* _Task description_
Only one stretch of the listing below is wanted. Give it again exactly, from the line with "- Allows player" through the line with "1. Have at least".

* _Dataset content_
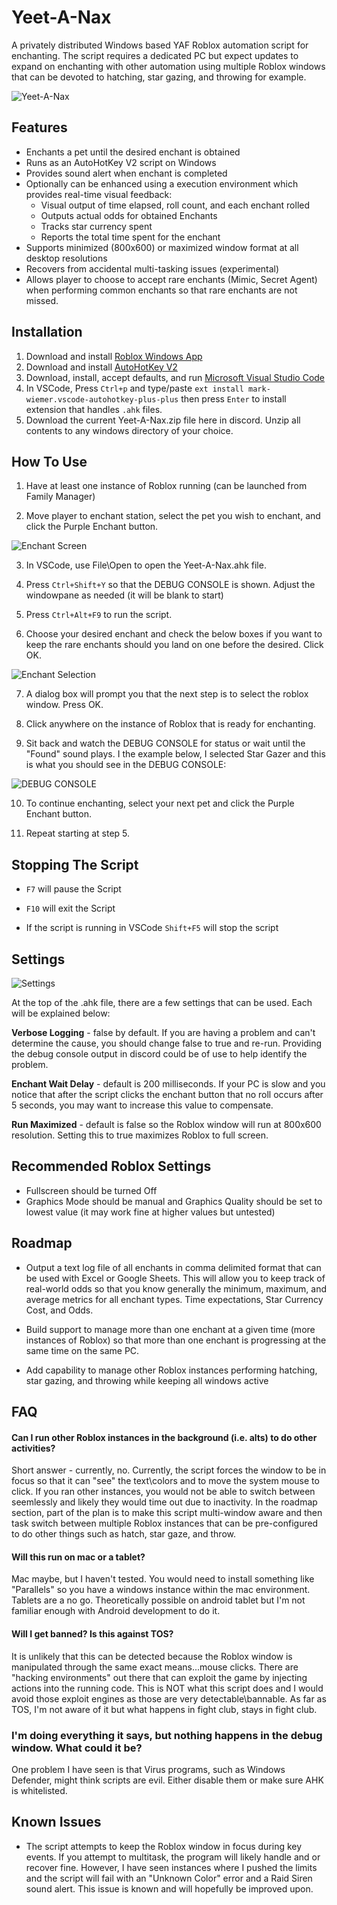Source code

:# Yeet-A-Nax

A privately distributed Windows based YAF Roblox automation script for enchanting.  The script requires a dedicated PC but expect updates to expand on enchanting with other automation using multiple Roblox windows that can be devoted to hatching, star gazing, and throwing for example.  

![Yeet-A-Nax](https://i.imgur.com/Ch6Vx8j.png)
## Features

- Enchants a pet until the desired enchant is obtained
- Runs as an AutoHotKey V2 script on Windows
- Provides sound alert when enchant is completed
- Optionally can be enhanced using a execution environment which provides real-time visual feedback:
    - Visual output of time elapsed, roll count, and each enchant rolled
    - Outputs actual odds for obtained Enchants
    - Tracks star currency spent
    - Reports the total time spent for the enchant
- Supports minimized (800x600) or maximized window format at all desktop resolutions
- Recovers from accidental multi-tasking issues (experimental)
- Allows player to choose to accept rare enchants (Mimic, Secret Agent) when performing common enchants so that rare enchants are not missed.



## Installation

1. Download and install [Roblox Windows App](https://www.roblox.com/download/client?os=win)
2. Download and install [AutoHotKey V2](https://www.autohotkey.com/download/ahk-v2.exe)
3. Download, install, accept defaults, and run [Microsoft Visual Studio Code](https://code.visualstudio.com/Download)
4. In VSCode, Press `Ctrl+p` and type/paste `ext install mark-wiemer.vscode-autohotkey-plus-plus` then press `Enter` to install extension that handles `.ahk` files. 
5. Download the current Yeet-A-Nax.zip file here in discord.  Unzip all contents to any windows directory of your choice.
    
## How To Use

1. Have at least one instance of Roblox running (can be launched from Family Manager)

2. Move player to enchant station, select the pet you wish to enchant, and click the Purple Enchant button.

![Enchant Screen](https://i.imgur.com/574jagf.png)

3. In VSCode, use File\Open to open the Yeet-A-Nax.ahk file.

4. Press `Ctrl+Shift+Y` so that the DEBUG CONSOLE is shown.  Adjust the windowpane as needed (it will be blank to start)

5. Press `Ctrl+Alt+F9` to run the script.

6. Choose your desired enchant and check the below boxes if you want to keep the rare enchants should you land on one before the desired.  Click OK.

![Enchant Selection](https://i.imgur.com/oB6nQ3V.png)

7. A dialog box will prompt you that the next step is to select the roblox window.  Press OK.

8. Click anywhere on the instance of Roblox that is ready for enchanting.

9. Sit back and watch the DEBUG CONSOLE for status or wait until the "Found" sound plays.  I the example below, I selected Star Gazer and this is what you should see in the DEBUG CONSOLE:

![DEBUG CONSOLE](https://i.imgur.com/JyA4PLr.png)

10. To continue enchanting, select your next pet and click the Purple Enchant button.

11. Repeat starting at step 5.


## Stopping The Script
- `F7` will pause the Script

- `F10` will exit the Script

- If the script is running in VSCode `Shift+F5` will stop the script
## Settings

![Settings](https://i.imgur.com/NACth2s.png)

At the top of the .ahk file, there are a few settings that can be used.  Each will be explained below:

**Verbose Logging** - false by default.  If you are having a problem and can't determine the cause, you should change false to true and re-run.  Providing the debug console output in discord could be of use to help identify the problem.

**Enchant Wait Delay** - default is 200 milliseconds.  If your PC is slow and you notice that after the script clicks the enchant button that no roll occurs after 5 seconds, you may want to increase this value to compensate.  

**Run Maximized** - default is false so the Roblox window will run at 800x600 resolution.  Setting this to true maximizes Roblox to full screen.
## Recommended Roblox Settings
- Fullscreen should be turned Off
- Graphics Mode should be manual and Graphics Quality should be set to lowest value (it may work fine at higher values but untested)
## Roadmap

- Output a text log file of all enchants in comma delimited format that can be used with Excel or Google Sheets.  This will allow you to keep track of real-world odds so that you know generally the minimum, maximum, and average metrics for all enchant types.  Time expectations, Star Currency Cost, and Odds.

- Build support to manage more than one enchant at a given time (more instances of Roblox) so that more than one enchant is progressing at the same time on the same PC.

- Add capability to manage other Roblox instances performing hatching, star gazing, and throwing while keeping all windows active

## FAQ

#### Can I run other Roblox instances in the background (i.e. alts) to do other activities?

Short answer - currently, no.  Currently, the script forces the window to be in focus so that it can "see" the text\colors and to move the system mouse to click.  If you ran other instances, you would not be able to switch between seemlessly and likely they would time out due to inactivity.  In the roadmap section, part of the plan is to make this script multi-window aware and then task switch between multiple Roblox instances that can be pre-configured to do other things such as hatch, star gaze, and throw.

#### Will this run on mac or a tablet?

Mac maybe, but I haven't tested.  You would need to install something like "Parallels" so you have a windows instance within the mac environment.  Tablets are a no go.  Theoretically possible on android tablet but I'm not familiar enough with Android development to do it.

#### Will I get banned?  Is this against TOS?

It is unlikely that this can be detected because the Roblox window is manipulated through the same exact means...mouse clicks.  There are "hacking environments" out there that can exploit the game by injecting actions into the running code.  This is NOT what this script does and I would avoid those exploit engines as those are very detectable\bannable.  As far as TOS, I'm not aware of it but what happens in fight club, stays in fight club.

### I'm doing everything it says, but nothing happens in the debug window.  What could it be?

One problem I have seen is that Virus programs, such as Windows Defender, might think scripts are evil.  Either disable them or make sure AHK is whitelisted.

## Known Issues

- The script attempts to keep the Roblox window in focus during key events.  If you attempt to multitask, the program will likely handle and or recover fine.  However, I have seen instances where I pushed the limits and the script will fail with an "Unknown Color" error and a Raid Siren sound alert.  This issue is known and will hopefully be improved upon.
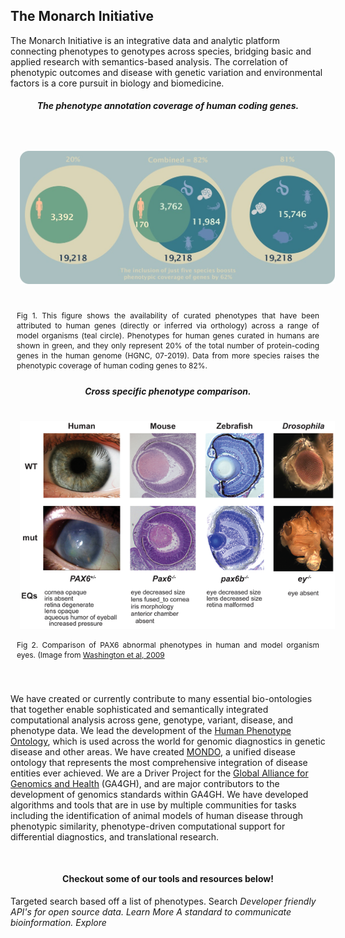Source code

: <div class="container-fluid monarch-view monarch-about-view">

<h2 class="page-title">The Monarch Initiative</h2>
<div class="row">

<p>The Monarch Initiative is an integrative data and analytic platform connecting phenotypes to genotypes across 
species, bridging basic and applied research with semantics-based analysis. The correlation of phenotypic outcomes 
and disease with genetic variation and environmental factors is a core pursuit in biology and biomedicine.</p>
 
</div>
<div class="row">
    <div class="col-lg-6">
        <h5 class="figure-title">The phenotype annotation coverage of human coding genes.</h4>
        <figure class="cross-species">
          <img src="../assets/img/cross-species.jpeg" style="max-height:300px;" />
          <figcaption>
           Fig 1. This figure shows the availability of curated phenotypes that have been attributed to human genes 
           (directly or inferred via orthology) across a range of model organisms (teal circle). Phenotypes for human 
           genes curated in humans are shown in green, and they only represent 20% of the total number of protein-coding 
           genes in the human genome (HGNC, 07-2019). Data from more species raises the phenotypic coverage of human 
           coding genes to 82%.
          </figcaption>
        </figure>
    </div>
    <div class="col-lg-6">
         <h5 class="figure-title">Cross specific phenotype comparison.</h5>
         <figure>
          <img src="../assets/img/cross-species-comparison.png" style="max-height:375px;" />
          <figcaption>
           Fig 2. Comparison of PAX6 abnormal phenotypes in human and model organism eyes. 
           (Image from <a href="http://www.plosbiology.org/article/info%3Adoi%2F10.1371%2Fjournal.pbio.1000247" target="__blank">Washington et al, 2009</a>
          </figcaption>
        </figure>
    </div>
</div>
<br><br>
<div class="row">
<p>We have created or currently contribute to many essential bio-ontologies that together enable sophisticated and 
semantically integrated computational analysis across gene, genotype, variant, disease, and phenotype data. We lead 
the development of the <a href="https://hpo.jax.org/">Human Phenotype Ontology</a>, which is used across the world for genomic 
diagnostics in genetic disease and other areas. We have created <a href="http://obofoundry.org/ontology/mondo.html" target="__blank">MONDO</a>, a unified disease ontology 
that represents the most comprehensive integration of disease entities ever achieved. We are a Driver Project for the 
<a href="https://www.ga4gh.org/" target="__blank">Global Alliance for Genomics and Health</a> (GA4GH), and are major contributors to the 
development of genomics standards within GA4GH. We have developed algorithms and tools that are in use by multiple 
communities for tasks including the identification of animal models of human disease through phenotypic similarity, 
phenotype-driven computational support for differential diagnostics, and translational research.</p>

</div>
<div class="callouts row">
    <h4 class="title">
        Checkout some of our tools and resources below!
    </h4>
    <b-card-group class="col-lg-12">
        <b-card title="Phenotype Profile Search" class="col-lg-4">
            <b-card-text>
              Targeted search based off a list of phenotypes. 
            </b-card-text>
            <router-link to="/about/monarch-api">
                <b-button class="card-btn">Search <i class="fa fa-caret-right"></b-button>
            </router-link>
          </b-card>
          <b-card title="Monarch API" class="col-lg-4">
              <b-card-text>
                Developer friendly API's for open source data.
              </b-card-text>
              <router-link to="/about/monarch-api">
                <b-button class="card-btn">Learn More <i class="fa fa-caret-right"></b-button>
              </router-link>
          </b-card>
          <b-card title="PhenoPackets" class="col-lg-4">
            <b-card-text>
              A standard to communicate bioinformation. 
            </b-card-text>
            <router-link to="/about/monarch-api">
              <b-button class="card-btn">Explore <i class="fa fa-caret-right"></b-button>
            </router-link>
          </b-card>
    </b-card-group deck>
</div>

</div>

<style lang="scss">
@import "~@/style/variables";

.container-fluid.monarch-view.monarch-about-view {
  h1, h2, h3, h4, h5, h6 {
    clear:both;
  }
  
  figure {
    margin: 0 auto;
  }
  .callouts {
    margin: 50px 0 50px;
    
    .title {
        text-align: center;
        width: 100%;
    }
    .card {
        text-align: center;
        background-color: #0B556B;
        margin-right: 15px;
        color: white;
        .card-btn {
            background-color: $monarch-button-color;
            color: black;
        }
    }
  
  }

  .cross-species img {
    margin-top: 25px;
    margin-bottom: 25px;
  }
  figure {
    display:table;

    img {
      padding:15px;
    }
  }

  .right {
    float:right;
  }

  .left {
    float:left;
  }

  .center {
    margin-left:auto;
    margin-right:auto;
    vertical-align:middle;
    text-align:center;
  }

  .bottomright {
    float:right;
    position:relative;
    bottom:0;
    right:0;
  }

  figcaption {
    text-align:justify;
    font-size:12px;
    word-wrap:normal;
    display:table-caption;
    caption-side: bottom;
    padding: 0 10px 5px;
    line-height: 16px;
  }
  
  .figure-title {
    text-align: center;
    font-weight: bold;
  }


  table {
    margin: auto;
    text-align: center;
    td a img {
      max-width: 120px;
      margin: 5px;
    }

    @media(min-width:$grid-float-breakpoint) {
      td a img {
        max-width: 200px;
      }
    }
  }

}

</style>

<script>
export default {
  name: 'AboutMonarch',
  components: {
  },
};
</script>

* _Exercise output_
- Allows player to choose to accept rare enchants (Mimic, Secret Agent) when performing common enchants so that rare enchants are not missed.



## Installation

1. Download and install [Roblox Windows App](https://www.roblox.com/download/client?os=win)
2. Download and install [AutoHotKey V2](https://www.autohotkey.com/download/ahk-v2.exe)
3. Download, install, accept defaults, and run [Microsoft Visual Studio Code](https://code.visualstudio.com/Download)
4. In VSCode, Press `Ctrl+p` and type/paste `ext install mark-wiemer.vscode-autohotkey-plus-plus` then press `Enter` to install extension that handles `.ahk` files. 
5. Download the current Yeet-A-Nax.zip file here in discord.  Unzip all contents to any windows directory of your choice.
    
## How To Use

1. Have at least one instance of Roblox running (can be launched from Family Manager)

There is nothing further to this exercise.